Tuesday, November 24, 2009

Thursday, November 5, 2009

Assignment 14

Ken Griffey Jr. made me want to be a journalist. It seems weird to say that, since we’ve never met, but when I was ten years old, there was no one cooler than Ken Griffey. Starting in center field for the Seattle Mariners (when they were good), he had just come off his first and only MVP season, and I was getting to that age where if you didn’t know sports, you sat alone on the swings at recess.

1998 was the year St. Louis Cardinals slugger Mark McGwire broke Roger Maris’ single season home run record, one of the most hallowed records in all of baseball. Chicago Cubs right fielder Sammy Sosa also passed the record that season. In third place that season was Ken Griffey Jr., who hit 56 home runs for the second year in a row.

I never trusted McGwire or Sosa. Even when I was ten, I’d read stories in the newspaper about McGwire using some kind of supplement. Of course, being ten, I had no idea what androstenedione was, and I didn’t care. I knew he was being dishonest.



There was something about Sammy Sosa that I didn’t like either. I kept reading about how he was taking “vitamins”, but I wasn’t totally sure about it.



The only person I ever really believed in was Griffey. In what came to be known as the Steroid Era in baseball, he stood as a beacon of integrity, above the suspicion that ran rampant throughout the sport.
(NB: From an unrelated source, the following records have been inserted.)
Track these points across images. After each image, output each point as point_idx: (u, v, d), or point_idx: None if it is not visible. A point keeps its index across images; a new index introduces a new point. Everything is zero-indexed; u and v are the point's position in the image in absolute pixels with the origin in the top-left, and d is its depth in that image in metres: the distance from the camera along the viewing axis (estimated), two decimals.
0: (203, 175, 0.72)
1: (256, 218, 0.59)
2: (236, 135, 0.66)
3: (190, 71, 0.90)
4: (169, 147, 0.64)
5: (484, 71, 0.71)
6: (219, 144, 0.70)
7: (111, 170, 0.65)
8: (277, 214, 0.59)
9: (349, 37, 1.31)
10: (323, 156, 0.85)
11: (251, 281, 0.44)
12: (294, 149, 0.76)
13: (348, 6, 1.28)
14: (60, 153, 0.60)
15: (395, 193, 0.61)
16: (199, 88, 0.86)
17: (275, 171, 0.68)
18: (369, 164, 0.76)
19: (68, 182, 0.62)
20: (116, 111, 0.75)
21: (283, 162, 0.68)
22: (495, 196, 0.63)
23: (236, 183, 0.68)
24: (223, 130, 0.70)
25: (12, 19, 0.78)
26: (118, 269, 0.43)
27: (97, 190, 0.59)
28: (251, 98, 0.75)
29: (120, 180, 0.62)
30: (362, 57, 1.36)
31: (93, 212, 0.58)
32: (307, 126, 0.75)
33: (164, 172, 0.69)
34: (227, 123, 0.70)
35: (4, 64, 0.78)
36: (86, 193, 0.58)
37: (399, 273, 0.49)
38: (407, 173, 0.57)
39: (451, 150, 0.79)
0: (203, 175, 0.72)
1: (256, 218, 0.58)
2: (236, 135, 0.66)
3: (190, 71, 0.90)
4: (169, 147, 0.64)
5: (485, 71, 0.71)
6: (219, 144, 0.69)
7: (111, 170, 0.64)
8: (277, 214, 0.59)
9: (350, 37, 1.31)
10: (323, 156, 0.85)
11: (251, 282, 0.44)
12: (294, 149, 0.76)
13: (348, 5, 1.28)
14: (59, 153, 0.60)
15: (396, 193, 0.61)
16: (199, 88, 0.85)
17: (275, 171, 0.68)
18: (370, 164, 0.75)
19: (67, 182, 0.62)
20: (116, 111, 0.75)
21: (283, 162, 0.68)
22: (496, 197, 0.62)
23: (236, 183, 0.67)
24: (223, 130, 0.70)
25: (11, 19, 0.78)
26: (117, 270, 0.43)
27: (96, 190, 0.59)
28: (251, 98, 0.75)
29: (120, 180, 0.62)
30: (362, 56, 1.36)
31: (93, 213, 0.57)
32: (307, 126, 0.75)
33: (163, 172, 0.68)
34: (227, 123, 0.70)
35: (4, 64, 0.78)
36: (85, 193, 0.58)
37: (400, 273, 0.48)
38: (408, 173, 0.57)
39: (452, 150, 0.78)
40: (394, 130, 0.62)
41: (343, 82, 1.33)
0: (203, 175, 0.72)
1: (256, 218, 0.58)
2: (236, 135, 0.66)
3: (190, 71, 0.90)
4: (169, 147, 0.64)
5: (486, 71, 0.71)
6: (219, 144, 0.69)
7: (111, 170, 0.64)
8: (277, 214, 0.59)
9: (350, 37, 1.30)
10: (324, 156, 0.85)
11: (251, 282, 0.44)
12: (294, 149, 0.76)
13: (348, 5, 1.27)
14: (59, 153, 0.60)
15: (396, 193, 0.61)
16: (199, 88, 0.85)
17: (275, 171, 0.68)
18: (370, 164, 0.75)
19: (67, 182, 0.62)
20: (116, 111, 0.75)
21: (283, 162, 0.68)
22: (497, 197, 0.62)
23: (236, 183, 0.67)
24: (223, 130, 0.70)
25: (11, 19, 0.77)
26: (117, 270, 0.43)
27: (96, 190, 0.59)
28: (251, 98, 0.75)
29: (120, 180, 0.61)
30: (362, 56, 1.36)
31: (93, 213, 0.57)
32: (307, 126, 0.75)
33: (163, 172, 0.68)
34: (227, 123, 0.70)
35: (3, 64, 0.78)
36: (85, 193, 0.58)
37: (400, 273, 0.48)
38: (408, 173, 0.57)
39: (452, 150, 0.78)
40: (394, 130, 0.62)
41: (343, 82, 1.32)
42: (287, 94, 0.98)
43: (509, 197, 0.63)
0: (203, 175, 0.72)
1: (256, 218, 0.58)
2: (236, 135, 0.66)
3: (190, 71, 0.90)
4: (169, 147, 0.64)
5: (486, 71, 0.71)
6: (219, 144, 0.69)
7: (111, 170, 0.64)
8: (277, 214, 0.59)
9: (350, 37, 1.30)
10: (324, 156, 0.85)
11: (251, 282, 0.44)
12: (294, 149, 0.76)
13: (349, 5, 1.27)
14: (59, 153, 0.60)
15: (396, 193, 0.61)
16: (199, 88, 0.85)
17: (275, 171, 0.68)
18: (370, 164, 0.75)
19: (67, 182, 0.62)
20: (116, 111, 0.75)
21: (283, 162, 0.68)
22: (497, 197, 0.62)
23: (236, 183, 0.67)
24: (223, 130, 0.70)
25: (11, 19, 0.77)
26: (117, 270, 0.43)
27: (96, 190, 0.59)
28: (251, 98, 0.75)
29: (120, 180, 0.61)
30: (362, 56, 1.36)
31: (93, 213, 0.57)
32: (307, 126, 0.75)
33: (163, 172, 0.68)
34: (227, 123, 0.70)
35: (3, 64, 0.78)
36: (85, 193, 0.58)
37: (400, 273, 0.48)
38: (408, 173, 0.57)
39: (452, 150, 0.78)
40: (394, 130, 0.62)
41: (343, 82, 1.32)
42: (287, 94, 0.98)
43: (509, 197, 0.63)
Although his numbers declined after that season, and his path to the top of the record books was cut short by nagging injuries, he is still widely considered to be one of the best players ever.

Griffey, Sosa, and McGwire were credited, by virtue of their race to the record, with saving baseball, which in 1998 was seeing a decline in ratings and attendance. For a class project, I wrote a report on the race, chronicling all three men and their respective seasons. That, I feel like, was my first journalistic experience. Was it biased? Totally. Was it very good? For a ten year old, I guess. But it sparked a desire to write about sports for a career.
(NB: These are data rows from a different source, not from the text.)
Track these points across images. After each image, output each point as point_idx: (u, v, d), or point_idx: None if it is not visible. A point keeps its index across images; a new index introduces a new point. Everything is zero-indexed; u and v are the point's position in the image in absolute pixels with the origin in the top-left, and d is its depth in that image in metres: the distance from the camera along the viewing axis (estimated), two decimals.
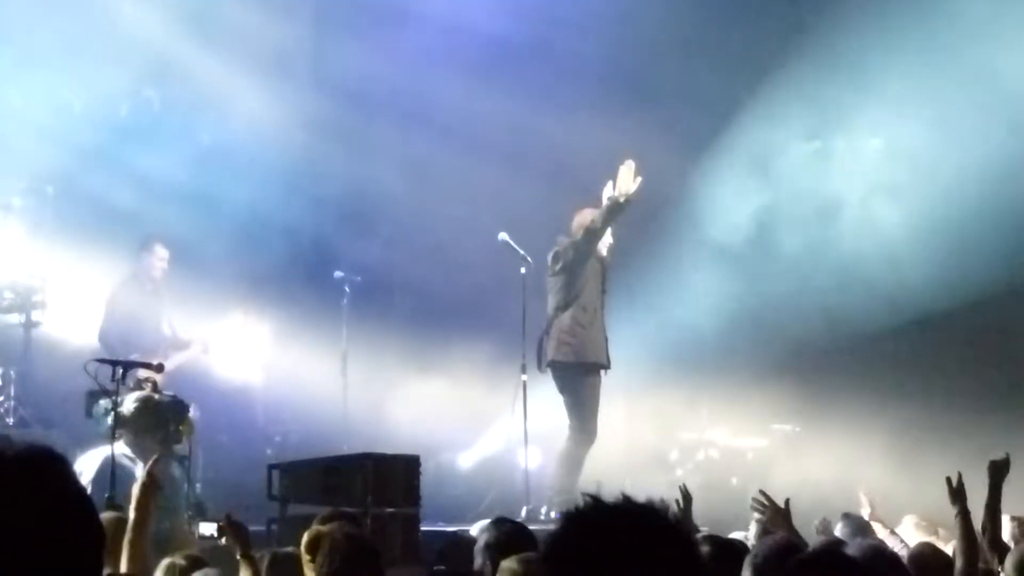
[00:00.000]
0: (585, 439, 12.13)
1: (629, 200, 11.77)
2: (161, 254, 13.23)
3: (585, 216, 12.14)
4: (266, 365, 14.21)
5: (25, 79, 13.72)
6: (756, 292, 14.69)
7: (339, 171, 14.88)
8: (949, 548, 7.87)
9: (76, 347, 12.65)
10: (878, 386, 14.23)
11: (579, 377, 12.21)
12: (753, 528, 7.98)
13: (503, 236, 12.50)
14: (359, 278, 13.91)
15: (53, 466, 3.43)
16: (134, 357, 12.04)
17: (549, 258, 12.26)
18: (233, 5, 14.39)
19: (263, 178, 14.70)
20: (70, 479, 3.46)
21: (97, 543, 3.46)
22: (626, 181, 11.80)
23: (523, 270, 12.56)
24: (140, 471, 8.91)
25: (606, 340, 12.27)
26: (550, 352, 12.16)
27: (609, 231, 12.27)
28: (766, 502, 6.83)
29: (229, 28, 14.38)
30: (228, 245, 14.15)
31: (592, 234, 12.05)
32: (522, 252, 12.52)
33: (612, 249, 12.41)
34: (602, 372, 12.22)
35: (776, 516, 6.73)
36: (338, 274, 13.90)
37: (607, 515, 2.58)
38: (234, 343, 13.86)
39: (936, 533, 9.14)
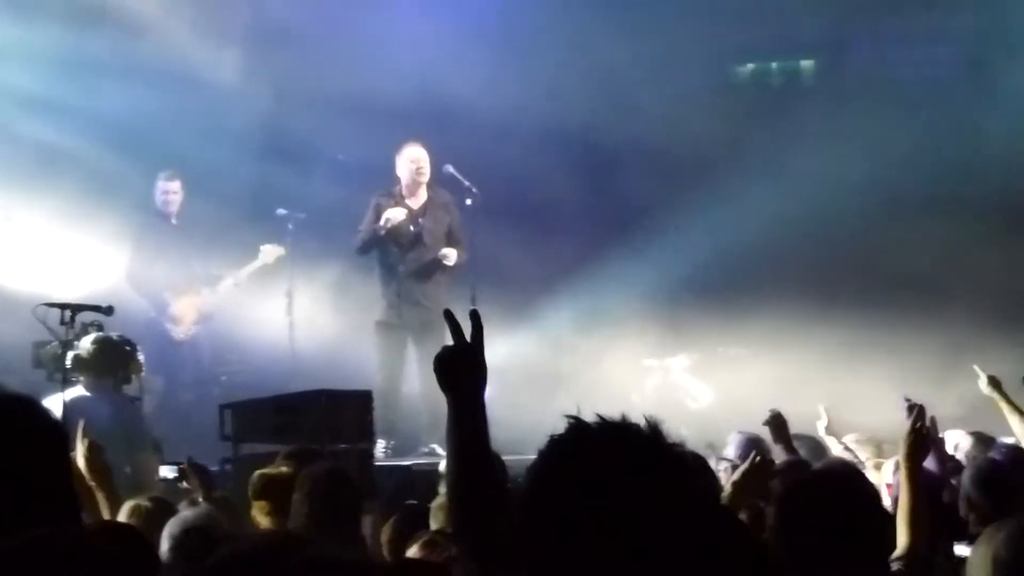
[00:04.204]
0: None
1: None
2: (165, 187, 13.42)
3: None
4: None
5: None
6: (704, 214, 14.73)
7: (277, 109, 14.76)
8: (891, 463, 7.99)
9: (22, 294, 12.53)
10: (815, 304, 14.30)
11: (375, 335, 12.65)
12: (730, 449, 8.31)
13: (449, 168, 12.51)
14: (303, 215, 13.82)
15: (31, 409, 3.47)
16: (165, 295, 12.51)
17: None
18: None
19: (203, 118, 14.52)
20: (48, 419, 3.50)
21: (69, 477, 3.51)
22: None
23: (469, 201, 12.58)
24: (104, 412, 8.94)
25: (399, 298, 12.49)
26: None
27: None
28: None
29: None
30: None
31: None
32: (468, 183, 12.54)
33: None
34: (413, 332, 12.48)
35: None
36: (281, 211, 13.78)
37: (589, 437, 2.54)
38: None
39: (881, 450, 9.23)
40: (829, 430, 9.65)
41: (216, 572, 2.34)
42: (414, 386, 12.68)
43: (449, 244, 12.47)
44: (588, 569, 2.45)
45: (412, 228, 12.45)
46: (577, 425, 2.58)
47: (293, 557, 2.34)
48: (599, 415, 2.58)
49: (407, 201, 12.48)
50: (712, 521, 2.62)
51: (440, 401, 3.60)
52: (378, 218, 12.37)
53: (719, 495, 5.58)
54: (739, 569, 3.46)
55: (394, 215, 12.30)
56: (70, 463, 3.54)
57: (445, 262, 12.39)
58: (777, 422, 8.22)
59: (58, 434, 3.51)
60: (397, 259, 12.47)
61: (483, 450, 3.46)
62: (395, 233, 12.39)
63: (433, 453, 11.56)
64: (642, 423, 2.56)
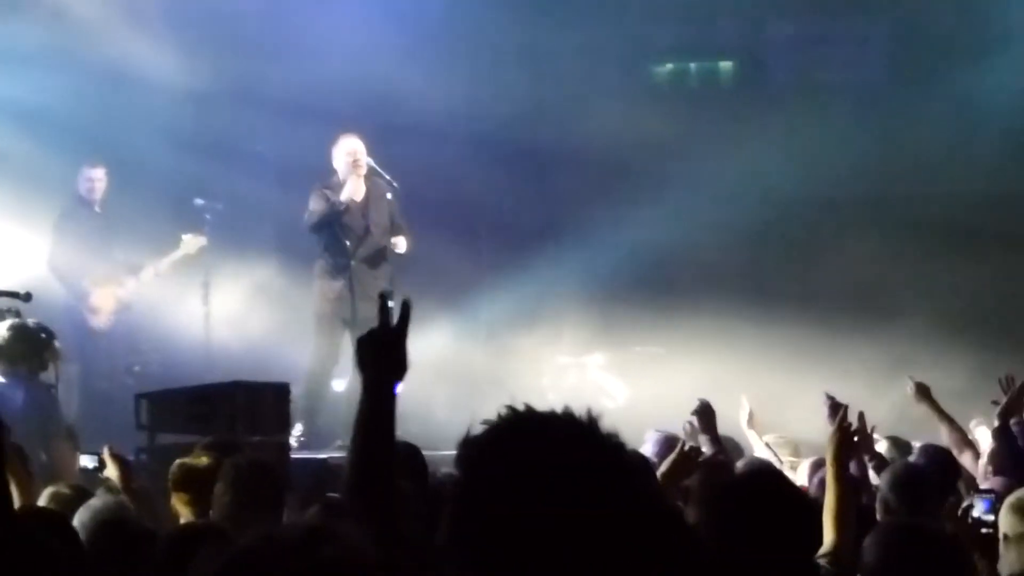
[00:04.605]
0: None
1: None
2: (89, 174, 13.27)
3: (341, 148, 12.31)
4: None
5: None
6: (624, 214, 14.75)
7: (205, 100, 14.65)
8: (806, 465, 8.06)
9: None
10: (740, 307, 14.37)
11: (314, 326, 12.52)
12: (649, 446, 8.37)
13: (369, 160, 12.43)
14: (220, 205, 13.72)
15: None
16: (85, 283, 12.70)
17: None
18: None
19: (129, 108, 14.37)
20: None
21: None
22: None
23: (389, 195, 12.52)
24: (18, 398, 8.87)
25: (351, 293, 12.22)
26: None
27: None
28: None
29: None
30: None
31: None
32: (388, 177, 12.48)
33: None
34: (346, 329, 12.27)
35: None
36: (198, 201, 13.68)
37: (527, 429, 2.52)
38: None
39: (797, 451, 9.28)
40: (751, 424, 9.66)
41: (239, 567, 2.28)
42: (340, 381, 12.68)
43: (393, 233, 12.40)
44: (524, 564, 2.42)
45: (362, 220, 12.34)
46: (513, 416, 2.54)
47: (324, 551, 2.28)
48: (528, 406, 2.54)
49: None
50: (653, 517, 2.60)
51: None
52: (328, 200, 12.24)
53: (660, 491, 5.59)
54: (677, 566, 3.45)
55: (353, 189, 12.19)
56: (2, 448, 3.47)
57: (396, 250, 12.30)
58: (706, 412, 8.17)
59: None
60: (348, 252, 12.32)
61: (387, 433, 3.63)
62: (346, 222, 12.25)
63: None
64: (581, 415, 2.54)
I liked the feeling I got when I was doing the research, reading the stats, and writing the story itself. I still enjoy that feeling. I still want to do it for a living. I like being the guy who has all the answers. I like being the guy with the inside info that regular fans don't have access to. I like sitting in the press box with people who think like I do, and learning from them.

It's not a nine to five. I know that. I understand that I'm going to probably be working myself to the bone for pennies. I'll get over it. Like "The Kid" when he was in his prime, with his approach to the game he loves and his desire to succeed, I'll take a few strikes in my career, but when I get a pitch to hit... sayonara.